Edited by John Linarelli
Chapter 8: Global social justice at the WTO? The role of NGOs in constructing global social contracts
A peculiar phenomenon afflicts global governance: while individuals make countless personal contracts with others and even with their states, a global level set of contracts between citizens and international organizations for the significant amount of international policy-making that impacts citizens on a daily basis does not exist. For example, inter- national organizations have developed policies to address a wide range of global issues such as Severe Acute Respiratory Syndrome (SARS), terrorism, nuclear proliferation and trade liberalization, but ordinary citizens are largely excluded from participating in the global governance of these issues.
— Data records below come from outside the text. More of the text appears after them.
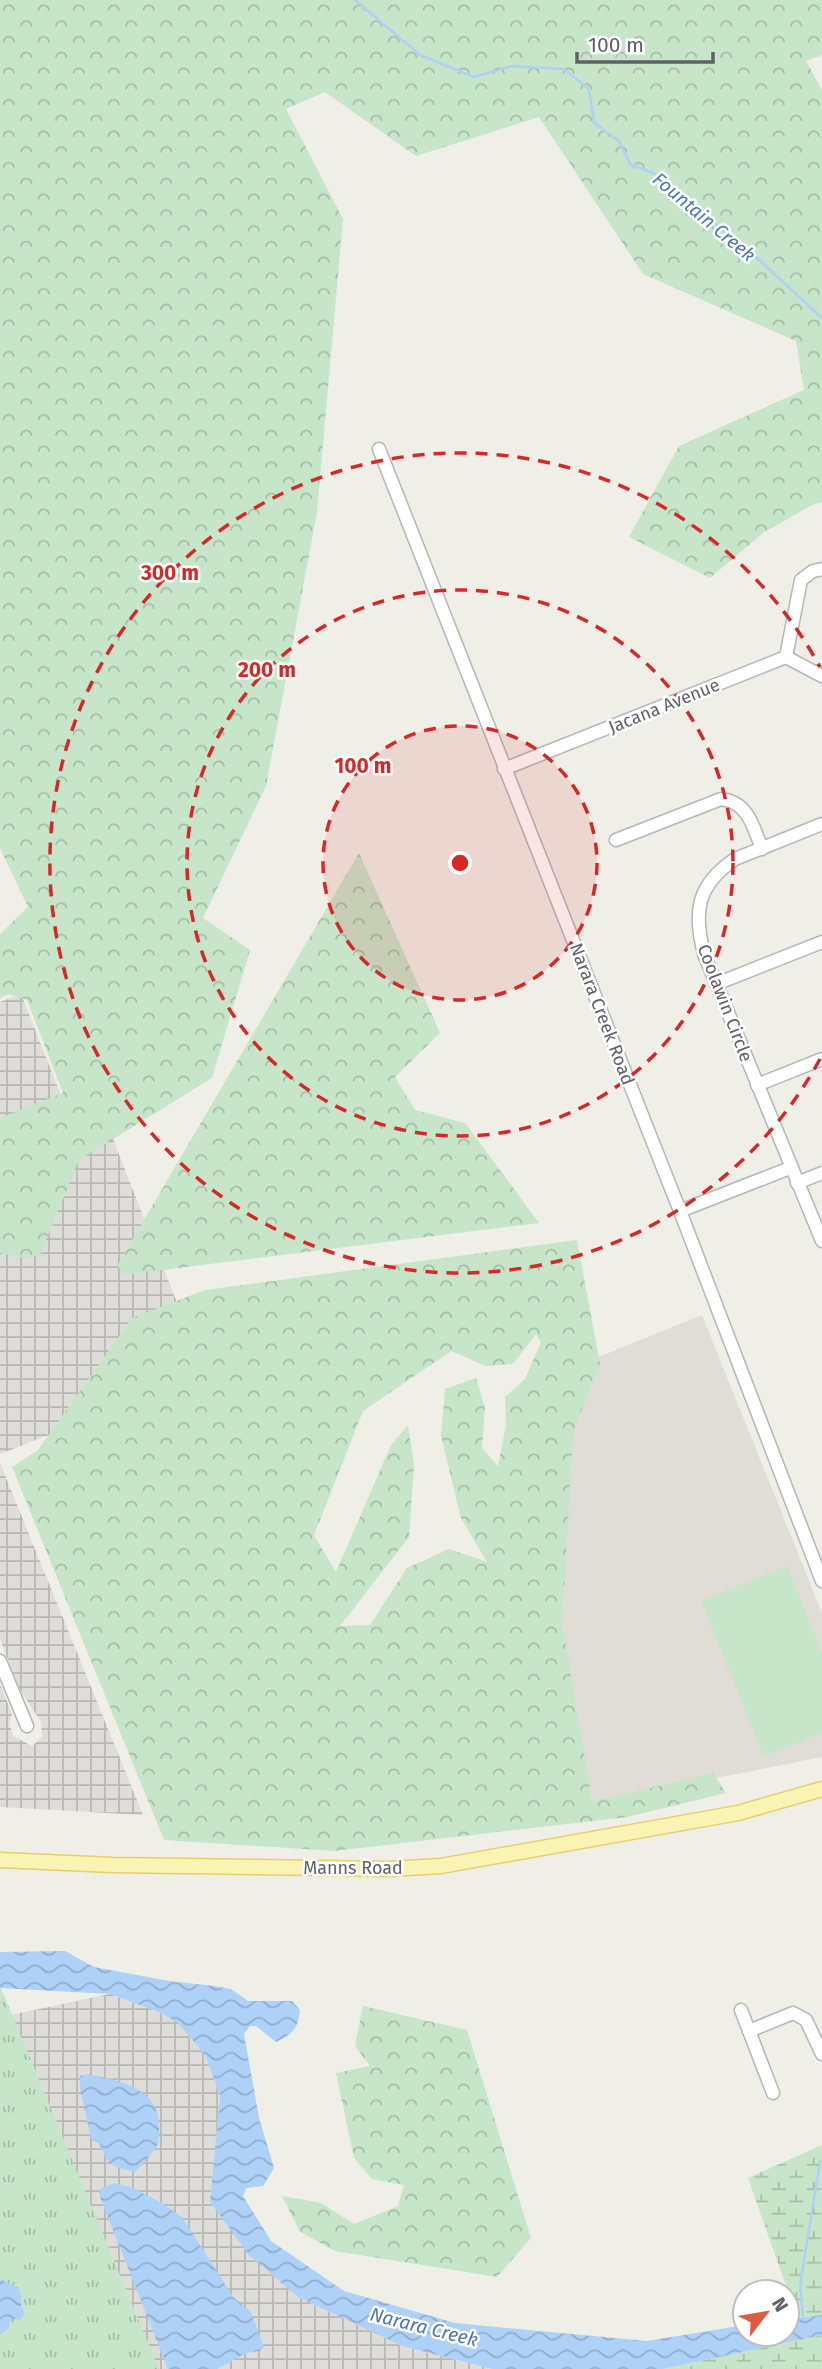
<svg xmlns="http://www.w3.org/2000/svg" width="822" height="2369" font-family="'Fira Sans',sans-serif">
<style>
.industrial{fill:url(#industrial-grid)}
.education{fill:#dfddd5}
.grass{fill:url(#grass-tufts)}
.forest{fill:url(#forest-crowns);fill-rule:evenodd}
.wetland{fill:url(#wetland-marsh)}
.pitch{fill:#c6e5c9}
.water{fill:url(#water-waves)}
.lines{fill:none;stroke-linecap:round;stroke-linejoin:round}
.stream{stroke:#aed1f8;stroke-width:2.5}
.minor-casing{stroke:#b4b6ba;stroke-width:15}
.major-casing{stroke:#e7cf69;stroke-width:17}
.minor{stroke:#fff;stroke-width:12}
.major{stroke:#f9f4b3;stroke-width:14}
.ring{fill:none;stroke:#d62828;stroke-width:3.5;stroke-dasharray:12 9}
.labels{text-anchor:middle;dominant-baseline:central;stroke-width:5;stroke-linejoin:round;paint-order:stroke}
.street-label{font-size:18px;fill:#5e6166;stroke:#fff}
.water-label{font-size:19px;font-style:italic;fill:#4e76b2;stroke:#fff}
.centre{fill:#d62828;stroke:#fff;stroke-width:3.5}
.ring-label{font-size:21px;text-anchor:middle;font-weight:bold;fill:#d62828;stroke:#fff;stroke-width:5;stroke-linejoin:round;paint-order:stroke}
</style>
<defs>
<pattern id="industrial-grid" width="8" height="8" patternUnits="userSpaceOnUse" patternTransform="scale(1.75)"><rect width="8" height="8" fill="#deddd9"/><path d="M0 4h8M4 0v8" fill="none" stroke="#b7b7b4"/></pattern>
<pattern id="grass-tufts" width="24" height="20" patternUnits="userSpaceOnUse" patternTransform="scale(1.75)"><rect width="24" height="20" fill="#c6e5c9"/><path d="M3 7l-1-3M5 7V3M7 7l1-3M15 17l-1-3M17 17v-4M19 17l1-3" fill="none" stroke="#a4bda7"/></pattern>
<pattern id="forest-crowns" width="20" height="18" patternUnits="userSpaceOnUse" patternTransform="scale(1.75)"><rect width="20" height="18" fill="#c6e5c9"/><path d="M2 6a3 3 0 1 1 6 0M12 15a3 3 0 1 1 6 0" fill="none" stroke="#a4bda7"/></pattern>
<pattern id="wetland-marsh" width="20" height="14" patternUnits="userSpaceOnUse" patternTransform="scale(1.75)"><rect width="20" height="14" fill="#c6e5c9"/><path d="M1 5h8M5 5V1M11 12h8M15 12V8" fill="none" stroke="#a4bda7"/></pattern>
<pattern id="water-waves" width="16" height="10" patternUnits="userSpaceOnUse" patternTransform="scale(1.75)"><rect width="16" height="10" fill="#aed1f8"/><path d="M0 5q4-4 8 0t8 0" fill="none" stroke="#91adcd"/></pattern>
</defs>
<rect width="100%" height="100%" fill="#efeee7"/>
<g class="industrial">
<polygon points="21,994 62,1098 0,1119 0,1002"/>
<polygon points="104,1116 205,1374 0,1454 0,1156"/>
<polygon points="0,1463 143,1815 0,1807 0,1684 12,1714 9,1723 13,1736 32,1746 42,1737 41,1722 19,1688 0,1639"/>
<polygon points="110,1994 156,2011 177,2022 205,2055 220,2095 210,2202 298,2297 402,2346 492,2369 141,2369 5,2016"/>
</g>
<polygon class="education" points="702,1315 822,1613 822,1757 592,1803 510,1393"/>
<polygon class="grass" points="0,1988 1,1988 159,2369 0,2369"/>
<g class="forest">
<polygon points="0,0 822,0 822,55 806,61 822,90 822,502 814,504 763,533 710,578 629,537 679,446 804,390 796,341 643,274 539,117 416,156 325,92 286,109 343,219 317,512 266,786 203,918 250,950 212,1078 79,1160 40,1255 26,1258 0,1253 0,1118 63,1093 27,1000 8,994 0,998 0,934 28,907 0,848"/>
<polygon points="359,853 440,1033 395,1077 415,1110 465,1123 539,1223 122,1275 117,1266"/>
<path d="M577 1240 600 1364 573 1432 562 1623 592 1802 713 1773 726 1793 627 1817 334 1851 164 1840 12 1467 37 1451 132 1318 205 1290ZM536 1334 541 1342 525 1379 505 1397 506 1425 498 1466 482 1448 485 1408 476 1378 445 1389 441 1436 461 1518 487 1562 449 1549 407 1568 370 1625 340 1626 409 1537 414 1465 408 1425 391 1445 336 1572 314 1535 363 1411 451 1351 486 1366 513 1364Z"/>
<polygon points="363,2006 467,2030 531,2238 497,2277 335,2251 300,2232 282,2196 321,2203 354,2224 398,2206 404,2185 372,2179 354,2158 336,2073 370,2066 355,2046"/>
</g>
<g class="wetland">
<polygon points="822,2145 822,2315 797,2317 748,2178"/>
<polygon points="822,2335 822,2369 663,2369"/>
</g>
<polygon class="pitch" points="787,1566 822,1654 822,1733 764,1756 701,1601"/>
<g class="water">
<path d="M65 1951 94 1967 169 1981 214 1986 231 1989 248 2001H292L300 2010C298 2028 293 2034 276 2042L256 2026H250L244 2034 259 2118 274 2168 263 2186 246 2188 243 2196 271 2241 344 2291 455 2323 647 2341 745 2325V2334H787V2319L822 2315V2335L663 2369H492L402 2346 298 2297 249 2255 210 2202 220 2095 205 2055 177 2022 156 2011 110 1994 0 1988V1952Z"/>
<path d="M88 2074C119 2081 159 2087 159 2126 159 2133 160 2142 156 2147 151 2156 142 2164 135 2172 110 2166 109 2166 99 2143L91 2139 80 2089V2076Z"/>
<polygon points="115,2183 133,2188 160,2202 182,2217 234,2298 251,2312 264,2347 260,2351 246,2353 217,2369 168,2369 101,2200 99,2192 103,2187"/>
<polygon points="0,2279 19,2288 21,2296 21,2307 24,2311 24,2316 20,2320 15,2319 10,2321 9,2328 0,2335"/>
</g>
<g class="lines">
<g class="stream">
<polyline points="355,0 420,55 474,77 512,66 564,69 589,89 594,123 619,141 630,164 653,173 757,258 822,318"/>
<polyline points="803,2317 800,2286 820,2161"/>
</g>
<g class="minor-casing">
<g id="minor">
<polyline points="379,449 680,1211 822,1581"/>
<polyline points="786,657 801,580 813,571 822,569"/>
<polyline points="504,769 786,657 822,676"/>
<path d="M822 824 735 859C697 885 693 911 704 954L822 1241"/>
<path d="M616 840 721 799C748 802 753 826 762 849"/>
<polyline points="716,984 822,942"/>
<polyline points="757,1085 822,1059"/>
<polyline points="797,1183 822,1173"/>
<polyline points="680,1211 790,1168"/>
<polyline points="0,1661 27,1726"/>
<polyline points="741,2010 773,2093"/>
<polyline points="749,2031 793,2013 806,2020 822,2054"/>
</g>
</g>
<g class="major-casing">
<polyline id="major" points="0,1860 113,1865 388,1869 441,1866 738,1813 822,1789"/>
</g>
<use href="#minor" class="minor"/>
<use href="#major" class="major"/>
</g>
<circle cx="460" cy="863" r="137" fill="#d62828" fill-opacity=".12"/>
<g class="ring">
<circle cx="460" cy="863" r="137"/>
<circle cx="460" cy="863" r="273"/>
<path d="M820 1059A410 410 0 1 1 820 667"/>
</g>
<g class="labels">
<g class="street-label">
<text transform="translate(664 706) rotate(-22)">Jacana Avenue</text>
<text transform="translate(725 1003) rotate(69)">Coolawin Circle</text>
<text transform="translate(602 1014) rotate(69)">Narara Creek Road</text>
<text x="353" y="1868">Manns Road</text>
</g>
<g class="water-label">
<text transform="translate(704 217) rotate(40)">Fountain Creek</text>
<text transform="translate(424 2327) rotate(14)">Narara Creek</text>
</g>
</g>
<circle cx="460" cy="863" r="10" class="centre"/>
<g class="ring-label">
<text x="170" y="580">300 m</text>
<text x="267" y="677">200 m</text>
<text x="363" y="773">100 m</text>
</g>
<g transform="translate(766 2313) rotate(59)"><circle r="33" fill="#ffffff" stroke="#bfc0c2" stroke-width="2"/>
<path d="M0-5L12 26L0 18L-12 26Z" fill="#dc5b41"/>
<text y="-10" font-size="19" font-weight="bold" text-anchor="middle" fill="#5e6166">N</text>
</g>
<path d="M577 52v10h136v-10" fill="none" stroke="#5e6166" stroke-width="3.5"/>
<text x="588" y="52" font-size="21" fill="#5e6166" stroke="#ffffff" stroke-width="5" paint-order="stroke">100 m</text>
</svg>
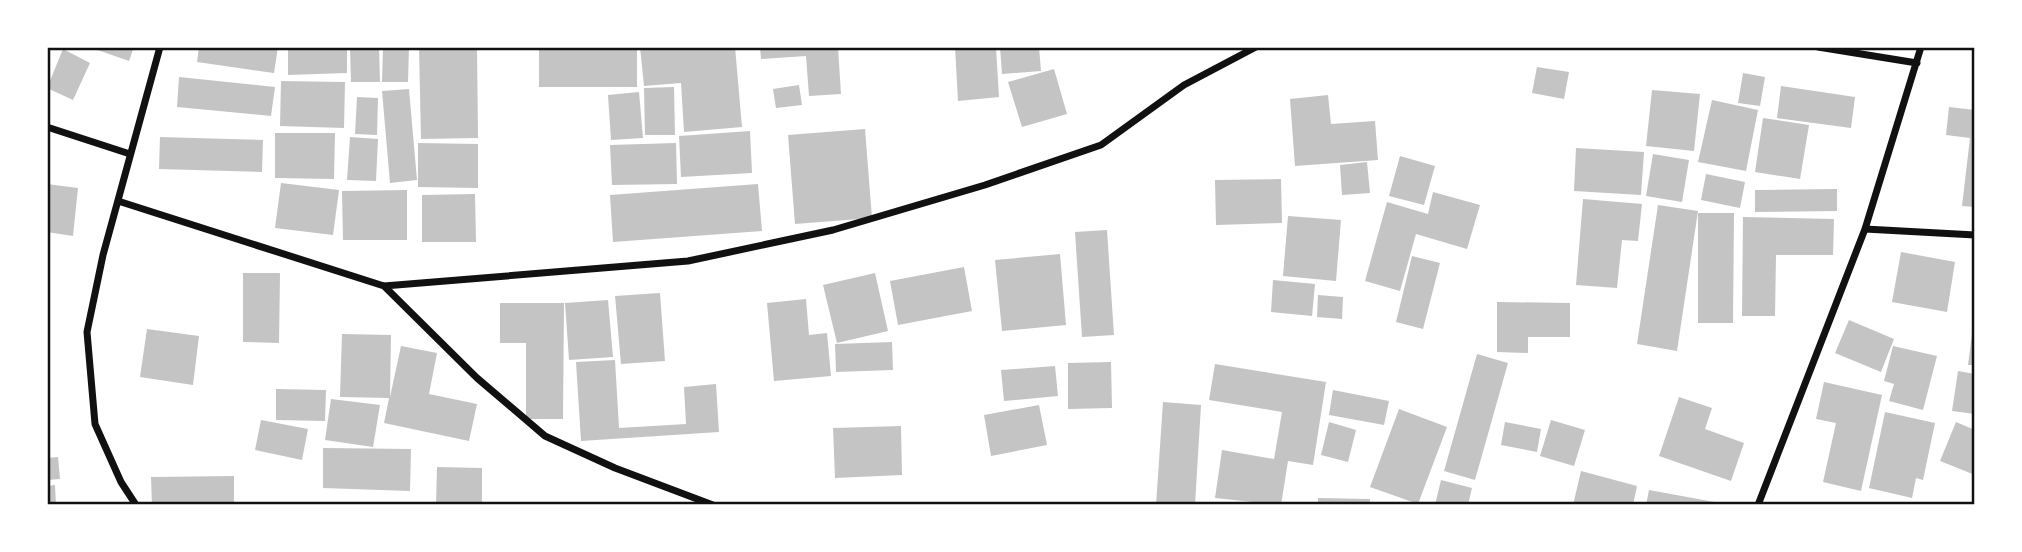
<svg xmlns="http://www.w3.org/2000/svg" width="2022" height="552" viewBox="0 0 2022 552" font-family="Roboto,sans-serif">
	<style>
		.building { fill: #c4c4c4 }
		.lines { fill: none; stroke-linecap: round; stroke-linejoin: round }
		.minor { stroke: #111; stroke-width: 7 }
		.neatline { fill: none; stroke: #111; stroke-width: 2.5 }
	</style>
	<rect width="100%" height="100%" fill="#fff"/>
	<!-- building -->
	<path class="building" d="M89,47H134L129,61Z
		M199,47H278L274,73L197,62Z
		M288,47H347V73L288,75Z
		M350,47H379L380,82H351Z
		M383,47H409L408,82H382Z
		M419,47H477L478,138L421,139Z
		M539,47H637V87H539Z
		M640,47H735L742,127L684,132L681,83L644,86Z
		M760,47H838L841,94L809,96L806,56L761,59Z
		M955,47H996L999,97L958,101Z
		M1000,47H1039L1041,71L1002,74Z
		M63,49L90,63L73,100L47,88Z
		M1537,67L1569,72L1564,99L1532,93Z
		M1054,69L1067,114L1022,127L1008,82Z
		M1743,73L1765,77L1760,106L1738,103Z
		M179,77L275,87L271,116L177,107Z
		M281,81L345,82L344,128L280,126Z
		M799,85L802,105L776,108L773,89Z
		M1781,86L1855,97L1851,128L1777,118Z
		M674,87L675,135H645L644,88Z
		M409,89L417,180L390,183L382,91Z
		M1652,90L1700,94L1694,151L1646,146Z
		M639,92L643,138L611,140L608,95Z
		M1328,95L1331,124L1375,121L1378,160L1295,166L1290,99Z
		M357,97L378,98L377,135L355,134Z
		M1712,100L1758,110L1746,171L1698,162Z
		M1949,107L1975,110V207L1962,206L1970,138L1946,135Z
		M1763,118L1809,125L1800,179L1755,172Z
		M865,129L872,218L795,224L788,135Z
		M750,131L752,173L681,177L679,136Z
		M275,133H335L334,179L275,178Z
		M160,137L263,140L262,172L159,169Z
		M350,137L378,139L376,181L347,180Z
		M418,143L478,144V188L418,187Z
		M676,143L677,184L612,185L610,145Z
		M1576,148L1644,152L1641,195L1574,191Z
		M1653,154L1689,160L1682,202L1646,196Z
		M1400,156L1435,166L1424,205L1389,196Z
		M1367,162L1370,193L1342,195L1340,165Z
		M1706,174L1745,182L1740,208L1701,200Z
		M1281,179L1282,223L1216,225L1215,180Z
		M281,183L339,190L333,235L275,228Z
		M47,184L78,188L73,236L47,232Z
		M758,184L762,231L613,242L610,195Z
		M1837,189V211L1755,212V190Z
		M407,190V240H343L342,191Z
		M1433,192L1480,205L1467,249L1416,234L1400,291L1365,281L1387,202L1428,214Z
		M475,194L476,242H422V195Z
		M1583,199L1642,204L1638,241L1622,240L1617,288L1576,285Z
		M1658,205L1698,211L1677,351L1637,344Z
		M1698,213H1734L1733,323H1698Z
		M1288,216L1341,220L1336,281L1283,276Z
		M1743,217L1834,219L1833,255H1776L1775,316H1742Z
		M1107,230L1114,335L1082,337L1075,232Z
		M1901,252L1955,262L1947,312L1892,302Z
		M1060,254L1066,325L1002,331L995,260Z
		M1412,256L1440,263L1423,329L1396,322Z
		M964,267L972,311L898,325L890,281Z
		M243,273H280L279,343L243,342Z
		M875,273L888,331L837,343L823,285Z
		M1273,280L1315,284L1312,316L1271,312Z
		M660,293L665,361L621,364L615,296Z
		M1318,295L1343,297L1342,319L1317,317Z
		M806,299L809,335L827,333L831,376L774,381L767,303Z
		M608,300L613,357L569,360L565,303Z
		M1497,302L1570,303V337H1528V353L1497,352Z
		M500,303H564L563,419H526V343H500Z
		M1849,320L1894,339L1881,372L1835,353Z
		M1973,326H1975V365H1968Z
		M147,329L199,336L193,385L140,377Z
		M342,334L391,335L390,397L401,346L437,353L429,394L477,404L469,441L384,423L389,398L340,397Z
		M892,342L893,370L836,372L835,344Z
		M1893,346L1937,356L1923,410L1889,401L1894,384L1884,381Z
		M1477,354L1508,363L1475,480L1444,471Z
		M615,360L619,428L686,424L684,387L716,384L719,432L581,441L576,362Z
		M1111,362L1112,408L1068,409V363Z
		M1215,364L1326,382L1313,465L1288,461L1281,505L1215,498L1222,450L1274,459L1282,412L1209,400Z
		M1055,366L1058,396L1004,401L1001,370Z
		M1958,371L1975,374V414L1952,411Z
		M1824,382L1882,395L1861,491L1823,482L1836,423L1816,419Z
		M276,389L326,390L325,421L276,420Z
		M1333,390L1389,401L1384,425L1329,415Z
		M1679,397L1712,408L1705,429L1744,443L1731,481L1659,456Z
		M331,399L380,405L373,447L325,440Z
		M1163,402L1201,405L1195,505H1156Z
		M1039,405L1047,445L991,456L984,415Z
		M1399,409L1447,427L1418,504L1370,487Z
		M1885,412L1935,423L1923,480L1916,478L1912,498L1869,488Z
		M261,420L308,429L302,460L255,450Z
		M1551,420L1585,430L1574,466L1540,456Z
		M1329,422L1356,430L1348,462L1321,455Z
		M1505,422L1541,429L1537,452L1501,445Z
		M1956,422L1975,430V475L1940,461Z
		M901,426L902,475L835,478L833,428Z
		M323,448L411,449L410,491L323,488Z
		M58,457L60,479L47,480V458Z
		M437,467L482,468V505H436Z
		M1581,471L1637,486L1633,505H1573Z
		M234,476V505H152L151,477Z
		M1441,480L1472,488L1468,505H1435Z
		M55,485L56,505H47V486Z
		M1649,490L1720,503V505H1646Z
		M1318,498L1370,499V505H1318Z"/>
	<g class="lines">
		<!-- minor -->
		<path class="minor" d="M1818,47L1917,63
			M47,127L130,154
			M118,201L384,286L688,261L833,230L985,185L1101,145L1184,85L1256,47
			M1865,229L1975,235
			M384,286L477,378L545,436L615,468L713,505
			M136,505L121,482L95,424L87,332L103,255L160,47
			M1758,505L1865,229L1921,47"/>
	</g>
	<!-- border -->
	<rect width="2022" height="552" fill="none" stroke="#ffffff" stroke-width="98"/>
	<rect x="49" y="49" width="1924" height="454" class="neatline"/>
</svg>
There is effectively no global level social contract involving international agencies, nation-states, and citizens. This deficiency contributes to legitimacy problems in global level policy-making that decrease the effectiveness of both policy processes and outcomes. It highlights the international political context in which non-governmental organizations (NGOs) conduct protests against the economic policies of the World Trade Organization (WTO) and advocate a global social contract, or more precisely, a series of global social contracts involving civil society, governments and business actors. A number of scholars have conceptualized the notion of a global social contract as a consent-based agreement to regulate corporate practice, a global redistribution scheme, or a contract to establish an equilibrium between the rights of capital and the social rights of workers. However, critics remain pessimistic about the emergence of global social contracts between civil society, international institutions and business actors.